A group which is usually favourably biased towards the political and economic establishments in NATO countries, and in other rich countries like Japan.
Japan’s poor performance on press freedom is particularly surprising given its standing as one of the world’s leading developed countries. The island nation of 125 million people has the world’s third-largest economy and a vibrant democracy whose postwar constitution guarantees freedoms of speech, press and assembly.
“With Japan hosting the G7 meeting next month of leading democracies, the press crackdown is an international black eye for Japan and makes it an outlier in the group,” said Jeff Kingston, a professor of history and director of Asian studies at Temple University and author of the book “Contemporary Japan: History, Politics, and Social Change since the 1980s.”
The 2011 meltdown at the Fukushima nuclear power plant set the stage for the erosion of press freedoms, Kingston said. “Japan’s slide in the rankings began with the incomplete coverage of the Fukushima meltdowns and the government’s efforts to downplay the accident; Tokyo Electric Power Company (and Japan) denied the triple meltdown for two months,” he said. “Sadly, the Japanese media went along with this charade because here it is all about access. Those media outlets that don’t toe the line find themselves marginalized by the powers that be. Since [Fukushima], Japan’s culture wars over history, constitutional revision and security doctrine have been fought on the media battlefield.”
When Prime Minister Shinzo Abe returned for a second term in 2012, five years after he resigned abruptly amid growing unpopularity in 2007, his administration began cracking down on perceived bias in the nation’s media.
At first, the media didn’t hold back in criticizing his administration. The press lambasted Deputy Prime Minister Taro Aso for saying that Japan should learn from the way the Nazi party stealthily changed Germany’s constitution before World War II. But critics say Aso’s suggestion foreshadowed things to come.
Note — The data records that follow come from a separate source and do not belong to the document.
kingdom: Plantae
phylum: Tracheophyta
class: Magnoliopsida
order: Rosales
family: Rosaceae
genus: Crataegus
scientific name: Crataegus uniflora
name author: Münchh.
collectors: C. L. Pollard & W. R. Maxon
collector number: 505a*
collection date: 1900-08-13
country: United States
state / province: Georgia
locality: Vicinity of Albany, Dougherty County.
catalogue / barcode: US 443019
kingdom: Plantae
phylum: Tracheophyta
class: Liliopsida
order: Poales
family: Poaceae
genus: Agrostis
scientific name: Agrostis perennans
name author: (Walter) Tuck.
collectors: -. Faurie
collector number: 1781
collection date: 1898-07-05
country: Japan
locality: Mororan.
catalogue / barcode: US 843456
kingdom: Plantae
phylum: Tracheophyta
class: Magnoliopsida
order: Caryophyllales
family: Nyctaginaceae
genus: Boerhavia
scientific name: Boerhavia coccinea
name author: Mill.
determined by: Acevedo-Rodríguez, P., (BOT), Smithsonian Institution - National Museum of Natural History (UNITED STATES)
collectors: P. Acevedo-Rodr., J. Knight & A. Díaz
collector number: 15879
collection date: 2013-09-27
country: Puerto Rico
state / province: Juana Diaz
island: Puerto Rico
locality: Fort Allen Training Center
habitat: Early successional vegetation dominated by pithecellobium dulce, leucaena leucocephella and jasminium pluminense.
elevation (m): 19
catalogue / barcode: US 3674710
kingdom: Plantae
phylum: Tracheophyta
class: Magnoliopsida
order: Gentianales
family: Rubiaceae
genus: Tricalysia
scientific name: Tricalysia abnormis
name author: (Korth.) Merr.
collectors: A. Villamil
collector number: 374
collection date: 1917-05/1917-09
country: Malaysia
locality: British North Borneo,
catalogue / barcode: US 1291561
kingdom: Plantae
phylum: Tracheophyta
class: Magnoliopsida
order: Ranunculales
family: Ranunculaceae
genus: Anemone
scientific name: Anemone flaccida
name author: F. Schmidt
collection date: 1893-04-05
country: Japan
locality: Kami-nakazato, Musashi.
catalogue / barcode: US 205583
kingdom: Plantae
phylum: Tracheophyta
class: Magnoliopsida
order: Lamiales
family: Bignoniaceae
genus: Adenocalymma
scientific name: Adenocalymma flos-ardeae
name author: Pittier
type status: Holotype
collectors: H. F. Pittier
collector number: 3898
Two years ago, the Abe administration pushed through a state secrets bill ostensibly designed to prevent classified information from leaking to China or Russia. But the measure allows for journalists and bloggers to be jailed for up to five years for asking about something that is a state secret, even if they aren’t aware it is one. Thousands protested the law when it was passed on Dec. 6, 2013.
Abe’s friend, conservative businessman Katsuto Momii, became the head of Japan’s major public broadcasting company, NHK, in 2014, in a move that has compromised the independence of its reports. Momii has stated publicly that NHK “should not deviate from the government’s position in its reporting.”
Abe’s Liberal Democratic party also recently proposed a constitutional amendment that would allow the government to curtail speech that “harms the public interest and public order.”
In June 2015, members of the party urged the government to punish media outlets critical of the government and pressure companies not to advertise with them.
This year, Abe’s Communications Minister Sanae Takaichi threatened to shut down news broadcasters over “politically biased reports” — something TV and radio laws in Japan empower her to do.
A week later, three television presenters who had been critical of the Abe administration were all removed from their positions.
Veteran reporters in Japan have criticized Abe’s government for applying pressure to reporters, but also decry the increasing self-censorship going on in the country’s press. “To me, the most serious problem is self-restraint by higher-ups at broadcast stations,” Soichiro Tahara, one of the country’s most revered journalists, told reporters last month.
“The Abe administration’s threats to media independence, the turnover in media personnel in recent months and the increase in self-censorship within leading media outlets are endangering the underpinnings of democracy in Japan,” Reporters Without Borders concluded in its report released this month about declining media freedoms in Japan.
“Independence of the press is facing serious threats,” David Kaye, U.N. special rapporteur on the promotion and protection of the right to freedom of opinion and expression, said during a news conference at the Foreign Correspondents’ Club of Japan on Tuesday. “Many journalists who came to me and my team asked for anonymity in our discussions. Many claimed to have been sidelined or silenced following indirect pressure from politicians.”
The state originally invited Kaye to visit last December, but the trip was canceled abruptly after Japanese authorities claimed to be unable to set up meetings in time.
Kaye called for Japan’s Broadcast Law to be revised to ensure press freedom, and criticized Japan’s press club structure as detrimental to an independent press. In Japan, reporters are granted access through press clubs, or “kisha clubs,” formed around groups and government organizations. They serve as gatekeepers, and typically don’t grant access to weekly magazines, like Shukan Bunshun, which excel at investigative journalism.
“Journalists in those kisha clubs tend to be focused very much together in this same kind of social network. And I think that allows for mechanisms of pressure. It may be a kind of peer pressure that’s very difficult to resist,” Kaye said.